Halmahera Selatan, majalahglobal.com – Seorang warga Desa Babang Kecamatan Bacan Timur berinisial UH, diduga dijebak Lima oknum polisi Polres Halmahera Selatan (Halsel). Provinsi Maluku Utara. Dengan Narkoba jenis sabu-sabu.
Menurut UH, kejadian berawal pada hari rabu tanggal 17 januari 2024 dirinya sebagai seorang nelayan yang hendak pergi memancing ikan di laut dan saat itu pula di telfon seseorang yang tidak dikenalinya.
Dalam percakapan lewt hp, orang yang menelfon saya menanyakan rokok apa sering di isap?. Lalu saya jawab rokok Warung Kopi sering diisap,” Kata UH Sabtu (27/01/2024).

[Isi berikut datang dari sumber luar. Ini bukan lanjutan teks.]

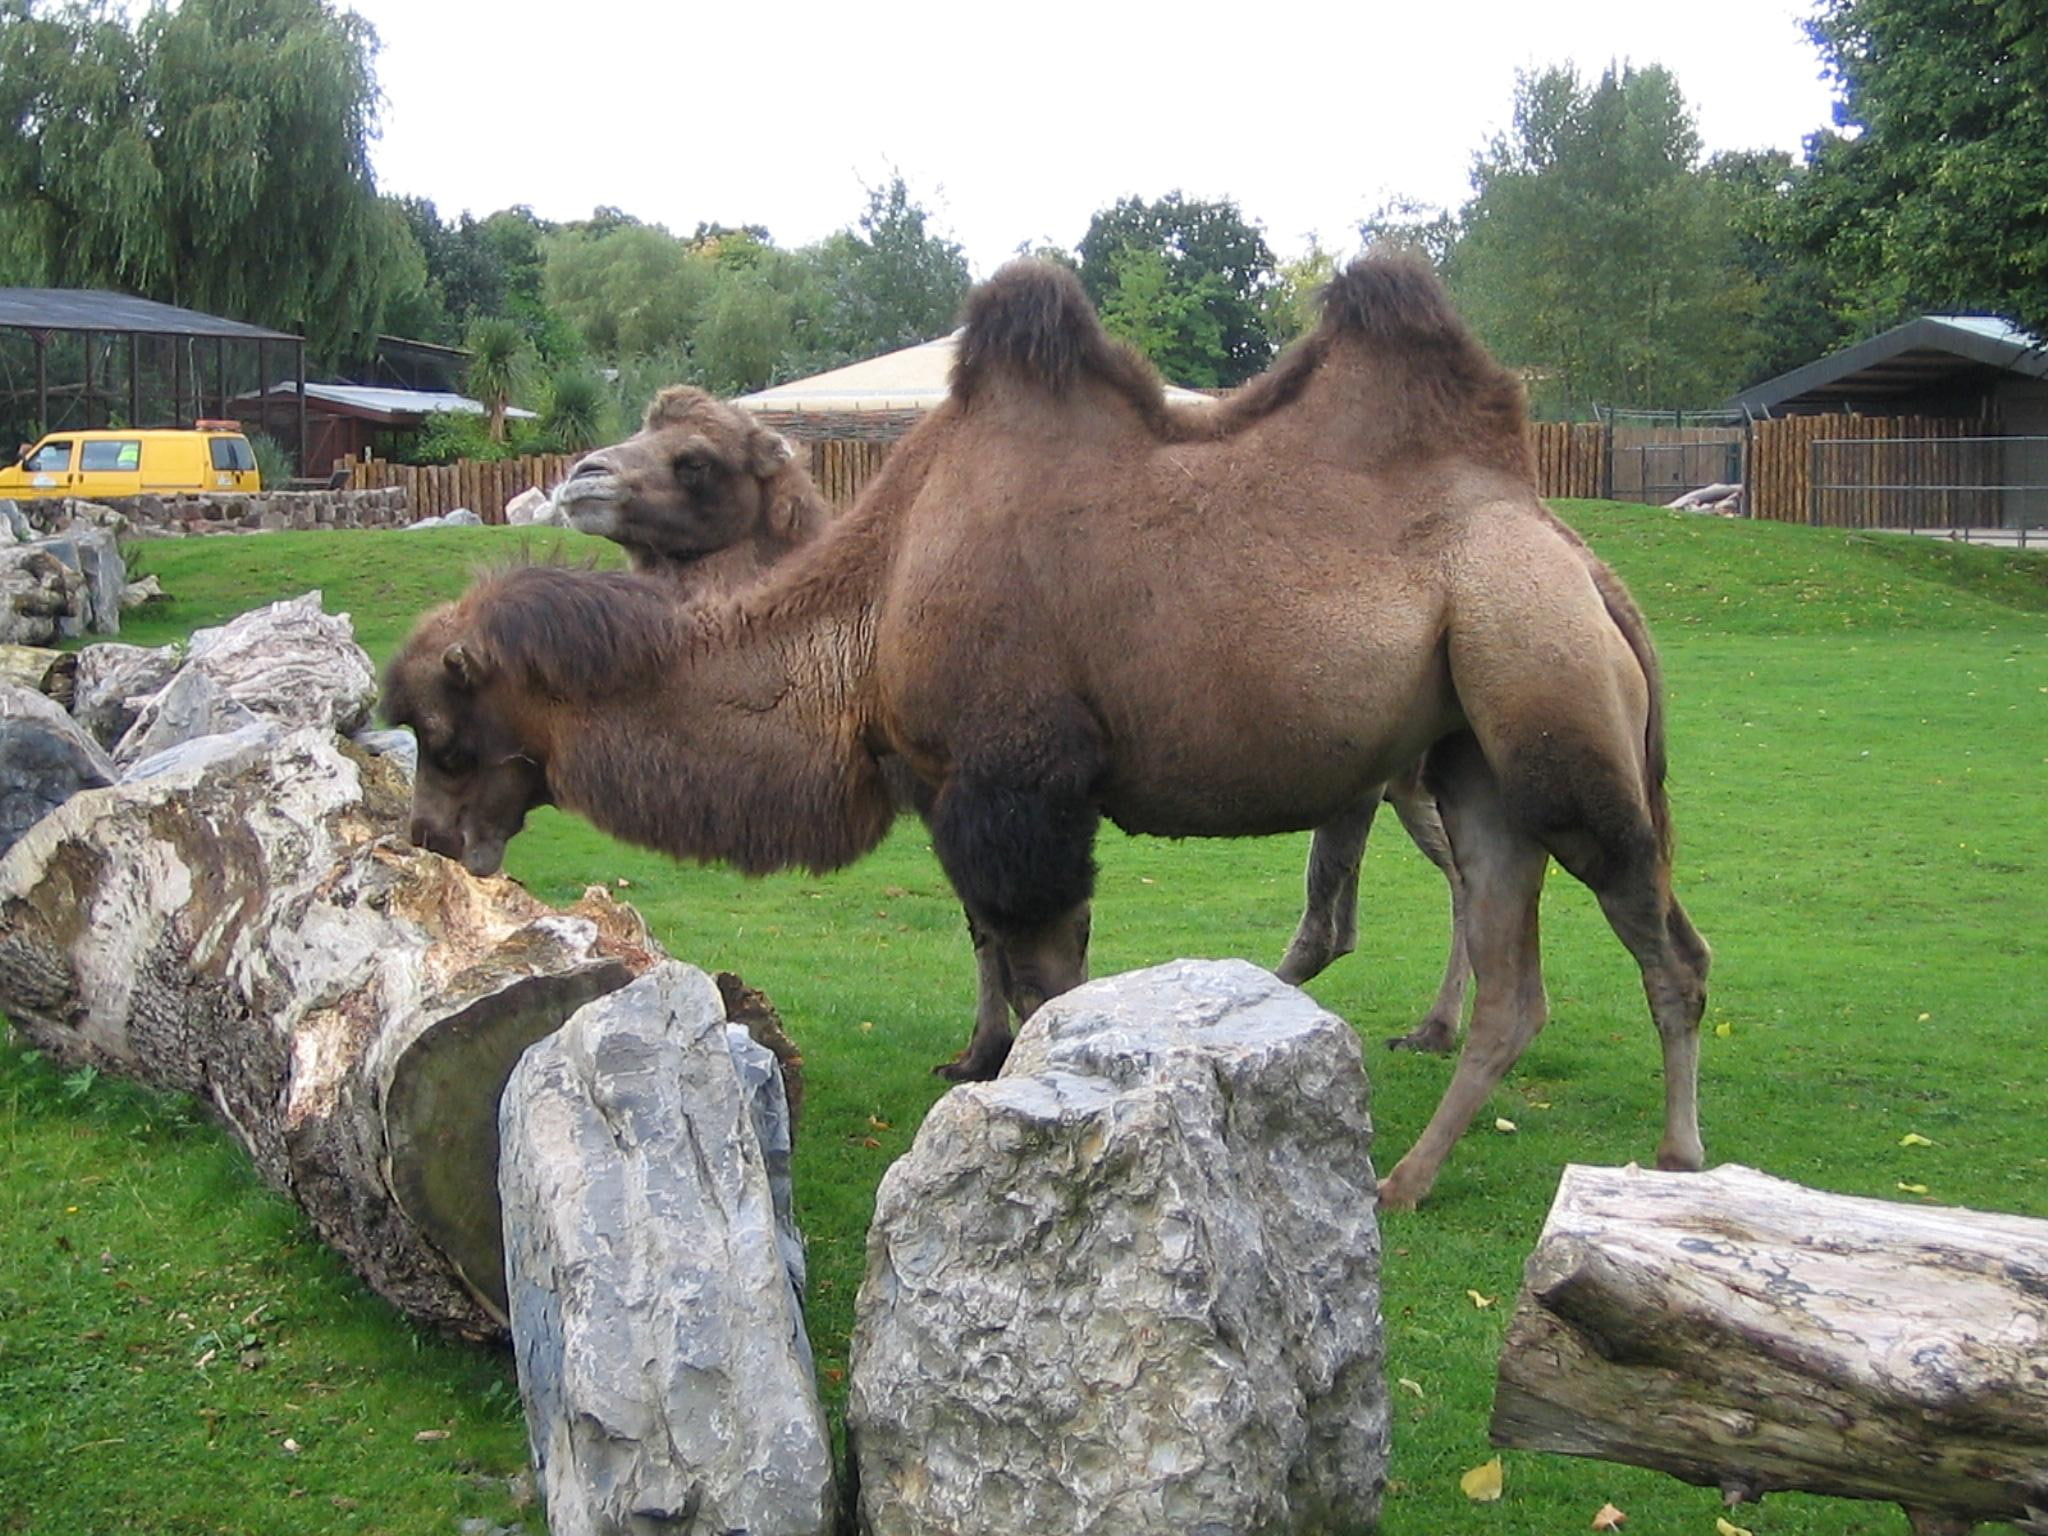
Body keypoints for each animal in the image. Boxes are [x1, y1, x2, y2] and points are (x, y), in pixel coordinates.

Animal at [548, 383, 1475, 1051]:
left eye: (695, 460)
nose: (582, 477)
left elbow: (1019, 919)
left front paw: (1012, 1048)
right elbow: (983, 922)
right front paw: (984, 1048)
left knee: (1446, 888)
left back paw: (1426, 1029)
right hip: (1395, 777)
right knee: (1370, 905)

Kata UH, orang tersebut memintanya untuk mengambil dua bungkus rokok warung kopi, dan satu bungkusan rokok sempurna diletakkan didepan rumahnya.
Rokok sempurna itu tidak ada isinya diminta ke saya oleh orang yang telfon untuk mengambil dan membuangnya di samping salah satu tokoh Desa Babang. Jelas UH mengutip pembicaraan seseorang yang tidak dikenalinya melalui sambungan telfon.
Lebih lanjut, UH menjelaskan saat itu saya berfikir dari Kandidat Caleg yang telfon sehingga tampa berfikir panjang saya tidak memeriksa isi bungkusan rokok langsung saya ambil dan membuangnya disamping tokoh sesuai petunjuk tadi.
Usai barang tersebut diletakkan ke tempat yang dituju, UH kembali menelfon nor hp tersebut dengan tujuan memberitahukan bahwa bungkusan rokok tersebut telah dibuang sesuai yang disampaikan tadi tetapi nor hpnya tidak lagi aktif,” Ungkapnya.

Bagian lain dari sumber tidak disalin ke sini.